Creating time windows as demand "containers" helps to interpret demand over time

In [None]:
df["time_window"] = df["datetime"].apply(lambda x: math.floor(x.hour / 3) + 1)

In [None]:
dict_windows = {1: "00-03", 2: "03-06", 3: "06-09", 4: "09-12", 5: "12-15", 6: "15-18", 7: "18-21", 8: "21-24"}

In [None]:
df["time_window_str"] = df["time_window"].apply(lambda x: dict_windows.get(x))

In [None]:
dict_months = {1: "Jan", 2: "Feb", 3: "Mar", 4: "Apr", 5: "May", 6: "Jun",
               7: "Jul", 8: "Aug", 9: "Sep", 10: "Oct", 11: "Nov", 12: "Dec"}

In [None]:
df["day"] = df["datetime"].apply(lambda x: x.day)

In [None]:
df["month"] = df["datetime"].apply(lambda x: dict_months.get(x.month))

In [None]:
df["year"] = df["datetime"].apply(lambda x: x.year)

In [None]:
df["weekday"] = df["datetime"].apply(lambda x: x.weekday())

In [None]:
df.tail()

In [None]:
df.groupby("time_window_str").datetime.count()

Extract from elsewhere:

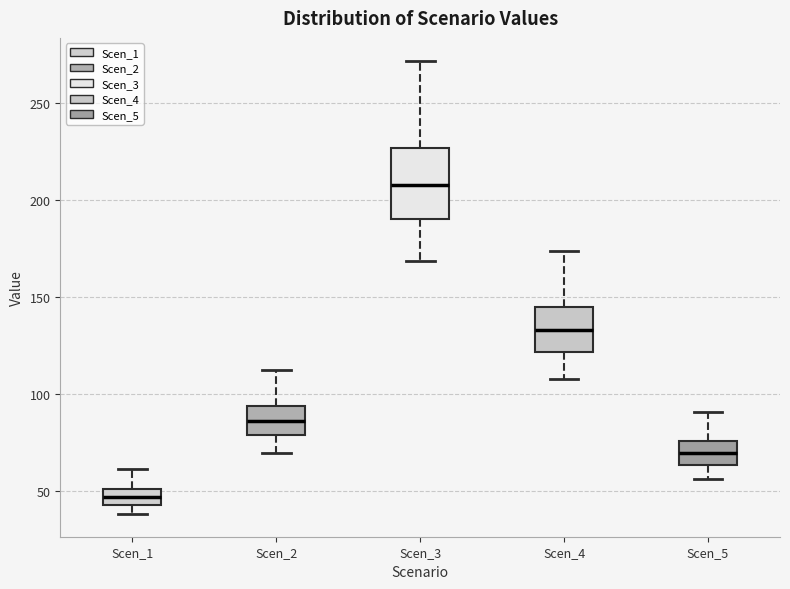

Where is the lower edge of the box for Scen_1 on the y-axis? The values are not printed on the chart, so give them approximately, as read against the axis.

45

### Overall accidents per time window for 2018 and 2019

In [None]:
fig01 = sns.countplot(data=df, x="time_window_str", palette="Greens")
fig01.set_title("Overall accidents per time window");

### Mean and median accidents per time window for 2018 and 2019

In [None]:
max_acc = pd.crosstab(df["time_window_str"], df["day"]).max(axis=1)
min_acc = pd.crosstab(df["time_window_str"], df["day"]).min(axis=1)
mean_acc = pd.crosstab(df["time_window_str"], df["day"]).mean(axis=1)
median_acc = pd.crosstab(df["time_window_str"], df["day"]).median(axis=1)

In [None]:
df_stats = pd.DataFrame([max_acc, min_acc, mean_acc, median_acc]).T
df_stats.columns = ["max", "min", "mean", "median"]
df_stats.reset_index(inplace=True)
df_stats.head()

In [None]:
fig = sns.barplot(data=df_stats, x="time_window_str", y="max", palette="Reds")
fig.set_title("Maximum amount of accidents per time window");

Note: Minimum cannot be 0 because then we also do not have a column ... need to fix that somehow

In [None]:
fig = sns.barplot(data=df_stats, x="time_window_str", y="min", palette="Reds")
fig.set_title("Minimum amount of accidents per time window");

In [None]:
fig = sns.barplot(data=df_stats, x="time_window_str", y="mean", palette="Reds")
fig.set_title("Mean of accidents per time window");

In [None]:
fig = sns.barplot(data=df_stats, x="time_window_str", y="median", palette="Reds")
fig.set_title("Median amount of accidents per time window");

### Overall accidents per month for 2018

Note: Avoid counting both first halfs (2018 & 2019)

In [None]:
fig02 = sns.countplot(data=df[df.year == 2018], x="month", palette="Blues")
fig02.set_title("Overall accidents per month");

## Accidents per weekday

In [None]:
fig03 = sns.countplot(data=df[df.year == 2018], x="weekday", palette="Greens")
fig03.set_title("Overall accidents per weekday");

### Time window per day

In [None]:
sns.catplot(x="time_window_str", col="weekday",data=df[df.year == 2018], kind="count", col_wrap=3, palette="Greens");

### Overall accidents per month and time window for 2018

In [None]:
sns.catplot(x="time_window_str", col="month",data=df[df.year == 2018], kind="count", col_wrap=3, palette="Greens");

### Overall accidents per month and day for 2018

In [None]:
sns.catplot(x="day", col="month",data=df[df.year == 2018], kind="count", col_wrap=3, palette="Blues");

Note: **It seems that we have missing data for some days.**

In [None]:
df_check = df[(df.month == "Sep") & (df.day > 20) & (df.day < 26)]
df_check

In [None]:
df_check.shape

We will have to create these non-existent rows and fill them with something ...

### To Do
* Create rows for non-existent time windows (merge with a template dataframe of time windows?)
* Fill these rows with some data to get better statistics